A recent CT Mirror story— “Specialized care for girls in justice system has faltered, experts say” — opens with a claim that has hardened into received wisdom: “Connecticut was once a leader in gender-responsive strategies. Experts and advocates say it’s falling behind.”
The story that follows is accurate as far as it goes. The state did stand up the Gender Responsive Probation Model in 2006. The Center for Children’s Advocacy did launch a Girls Juvenile Justice Project. The legislature did pass HB 5508 in 2024, creating a Gender Responsiveness Subcommittee. The work for girls is necessary and was overdue when it began. Experts are right that progress has slowed.
But the framing — “once a leader” — only holds if “gender-responsive” is read to mean “responsive to one gender.” Read literally, Connecticut has never been a leader in gender-responsive strategies for boys, because the state has not built any.
Consider the parallel inventory. Connecticut has a Governor’s Council on Women and Girls established in 2019. There is no Governor’s Council on Boys and Men. The Judicial Branch operates a specialized probation model for girls; there is no equivalent for boys. The new Gender Responsiveness Subcommittee — the only standing “gender responsiveness” body in Connecticut juvenile justice — is, by the bill’s own description, focused on “female and transgender minors,” with its first report on “youth who identify as girls under the age of 18.” Boys are not in scope.
The Trafficking in Persons Council reserves a designated seat for the chair of the state’s legislative women’s commission; it has no designated seat for any organization that works with male trafficking victims. The 2025 “Journey Mapping” report identifies a gap in services for adult victims and is silent on the male-specific gap.

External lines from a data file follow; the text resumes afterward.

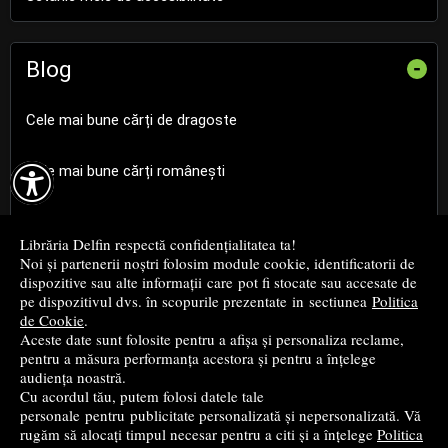
Blog
-
Cele mai bune cărți de dragoste

Cele mai bune cărți românești
Cele mai bune cărți religioase
Librăria Delfin respectă confidențialitatea ta!
Noi și partenerii noștri folosim module cookie, identificatorii de
Cele mai bune cărți de istorie
dispozitive sau alte informații care pot fi stocate sau accesate de
pe dispozitivul dvs. în scopurile prezentate in sectiunea
Politica
de Cookie
.
Top cărți beletristică
Aceste date sunt folosite pentru a afișa și personaliza reclame,
pentru a măsura performanța acestora și pentru a înțelege
...toate știrile
audiența noastră.
Cu acordul tău, putem folosi datele tale
personale pentru publicitate personalizată și nepersonalizată. Vă
© 2004 - 2026
Grup DZC SRL
rugăm să alocați timpul necesar pentru a citi și a înțelege
Politica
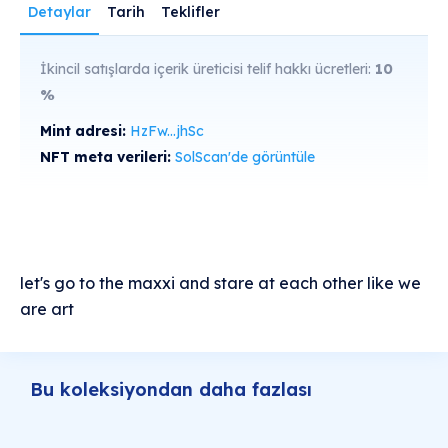
Detaylar
Tarih
Teklifler
İkincil satışlarda içerik üreticisi telif hakkı ücretleri:
10
%
Mint adresi:
HzFw...jhSc
NFT meta verileri:
SolScan'de görüntüle
let's go to the maxxi and stare at each other like we
are art
Bu koleksiyondan daha fazlası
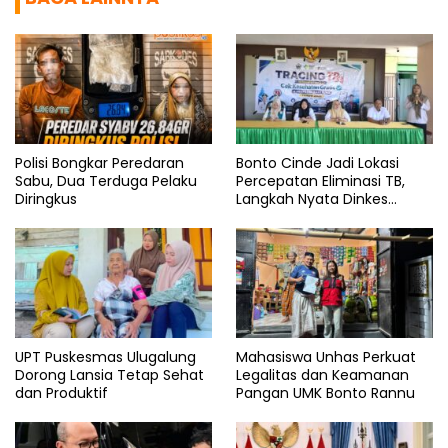
Polisi Bongkar Peredaran
Bonto Cinde Jadi Lokasi
Sabu, Dua Terduga Pelaku
Percepatan Eliminasi TB,
Diringkus
Langkah Nyata Dinkes
Bantaeng
UPT Puskesmas Ulugalung
Mahasiswa Unhas Perkuat
Dorong Lansia Tetap Sehat
Legalitas dan Keamanan
dan Produktif
Pangan UMK Bonto Rannu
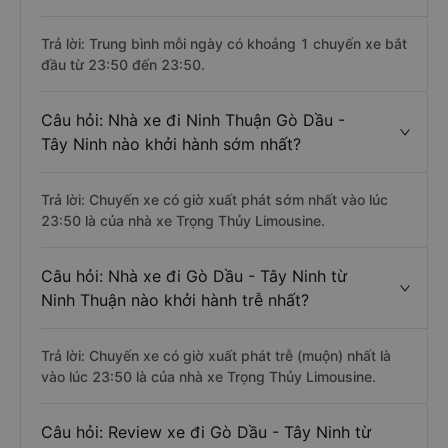
Trả lời: Trung bình mỗi ngày có khoảng 1 chuyến xe bắt
đầu từ 23:50 đến 23:50.
Câu hỏi: Nhà xe đi Ninh Thuận Gò Dầu -
Tây Ninh nào khởi hành sớm nhất?
Trả lời: Chuyến xe có giờ xuất phát sớm nhất vào lúc
23:50 là của nhà xe Trọng Thủy Limousine.
Câu hỏi: Nhà xe đi Gò Dầu - Tây Ninh từ
Ninh Thuận nào khởi hành trễ nhất?
Trả lời: Chuyến xe có giờ xuất phát trễ (muộn) nhất là
vào lúc 23:50 là của nhà xe Trọng Thủy Limousine.
Câu hỏi: Review xe đi Gò Dầu - Tây Ninh từ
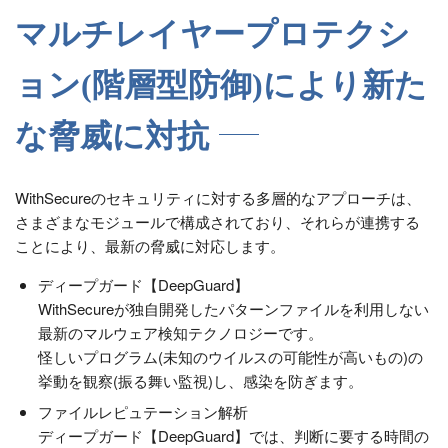
マルチレイヤープロテクシ
ョン(階層型防御)により新た
な脅威に対抗
WithSecureのセキュリティに対する多層的なアプローチは、
さまざまなモジュールで構成されており、それらが連携する
ことにより、最新の脅威に対応します。
ディープガード【DeepGuard】
WithSecureが独自開発したパターンファイルを利用しない
最新のマルウェア検知テクノロジーです。
怪しいプログラム(未知のウイルスの可能性が高いもの)の
挙動を観察(振る舞い監視)し、感染を防ぎます。
ファイルレピュテーション解析
ディープガード【DeepGuard】では、判断に要する時間の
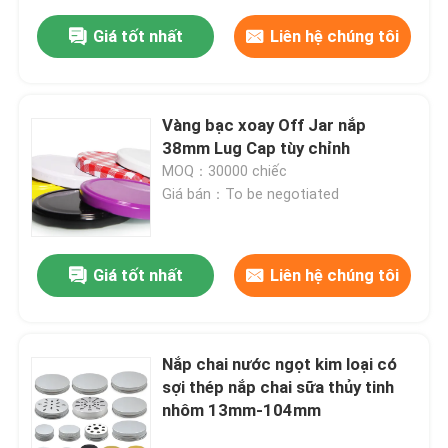
Giá tốt nhất
Liên hệ chúng tôi
Vàng bạc xoay Off Jar nắp
38mm Lug Cap tùy chỉnh
MOQ：30000 chiếc
Giá bán：To be negotiated
Giá tốt nhất
Liên hệ chúng tôi
Nắp chai nước ngọt kim loại có
sợi thép nắp chai sữa thủy tinh
nhôm 13mm-104mm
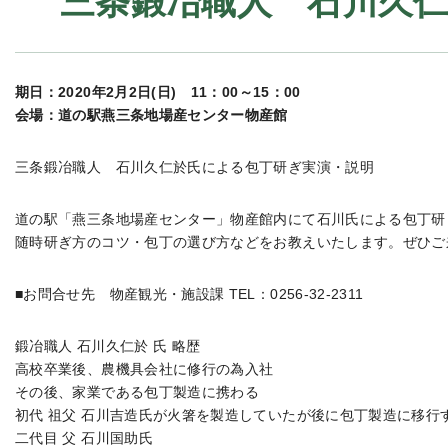
三条鍛冶職人 石川久
期日：2020年2月2日(日) 11：00～15：00
会場：道の駅燕三条地場産センター物産館
三条鍛冶職人 石川久仁於氏による包丁研ぎ実演・説明
道の駅「燕三条地場産センター」物産館内にて石川氏による包丁研
随時研ぎ方のコツ・包丁の選び方などをお教えいたします。ぜひご
■お問合せ先 物産観光・施設課 TEL：0256-32-2311
鍛冶職人 石川久仁於 氏 略歴
高校卒業後、農機具会社に修行の為入社
その後、家業である包丁製造に携わる
初代 祖父 石川吉造氏が火箸を製造していたが後に包丁製造に移行
二代目 父 石川国助氏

This matters because of where boys actually are in the state’s hardest-end systems. Connecticut detains roughly four boys for every girl — about 82% of detained youth. The U.S. Department of Justice found in 2021 that Manson Youth Institution, the all-male youth prison, violates the Eighth and 14th Amendments and the Individuals with Disabilities Education Act. The 2024 settlement required the state to end disciplinary isolation, fix mental-health care, and deliver legally required special-education services.

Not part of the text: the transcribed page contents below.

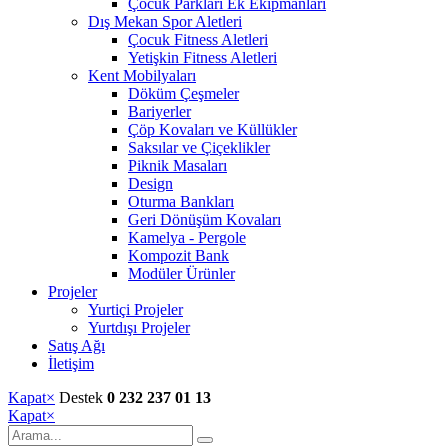
Çocuk Parkları Ek Ekipmanları
Dış Mekan Spor Aletleri
Çocuk Fitness Aletleri
Yetişkin Fitness Aletleri
Kent Mobilyaları
Döküm Çeşmeler
Bariyerler
Çöp Kovaları ve Küllükler
Saksılar ve Çiçeklikler
Piknik Masaları
Design
Oturma Bankları
Geri Dönüşüm Kovaları
Kamelya - Pergole
Kompozit Bank
Modüler Ürünler
Projeler
Yurtiçi Projeler
Yurtdışı Projeler
Satış Ağı
İletişim
Kapat
×
Destek
0 232 237 01 13
Kapat
×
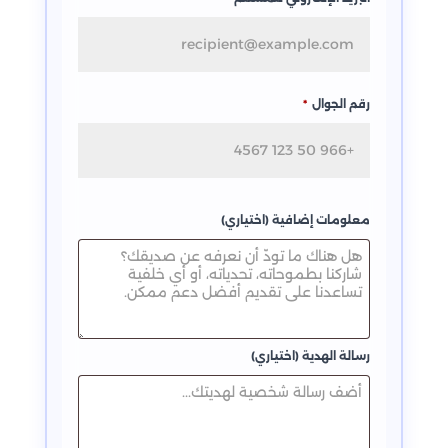
رقم الجوال
*
معلومات إضافية (اختياري)
رسالة الهدية (اختياري)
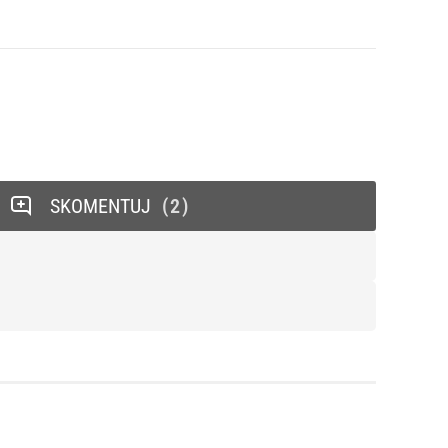
SKOMENTUJ
2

The independent monitor reported that pepper-spray incidents at Manson rose from nine in 2023 to 26 in 2024. The DOC Ombudsman has called the agency’s condition “sustained institutional failure.” The Office of the Child Advocate documented “minimal individual mental health treatment” and “inconsistent clinical programming” for the boys held there.
Outside the justice system, the picture is similar. Male suicide is roughly four times the female rate, four out of five teen suicides are boys, and Connecticut’s overall suicide rate is rising faster than the national average. Connecticut girls in the high school class of 2013 enrolled in college at 78.9% within a year, well above their male peers; six-year completion was 55.6% for women and 40% for men. The state’s full-time college student body is now 57.2% female. Richard Reeves’s Of Boys and Men walks through the national version of these numbers; Connecticut’s local version is not better.
None of this is an argument against the work for girls. The girls’ work is being done because it was unbuilt for decades, and the people doing it are right that progress has stalled. The argument is narrower: the state’s 25-year arc has produced a councils-and-statutes infrastructure for one gender and almost nothing for the other, and the article’s framing — “once a leader,” “falling behind” — implies a symmetry that has never existed.
There is a constructive version of this conversation. Amend the Gender Responsiveness Subcommittee’s charge so it reports on outcomes and gaps for boys as well as girls. Pilot a male-responsive juvenile probation model that reflects what is now known about adolescent boys’ development, suicide risk, and educational disengagement. Stand up a Governor’s Working Group on Boys and Men, modeled on the existing Council on Women and Girls. Require the Trafficking in Persons Council to produce a male-victim gap analysis. The Office of the Child Advocate and DOC Ombudsman could issue a joint annual update on Manson until DOJ settlement compliance is independently certified.
The article’s experts are correct that Connecticut’s specialized care for girls has faltered. The state should also be honest about the rest of the record: when it tells its own story about being a leader in gender-responsive strategies, it is telling half the story. Boys in Connecticut — particularly the ones in detention, in mental-health crisis, and falling out of school — have been waiting a long time to be in the other half.
Nathan Earl is an MPH Candidate at Yale School of Public Health, and Student Research Fellow at the Solomon Center for Health Law and Policy at Yale Law School.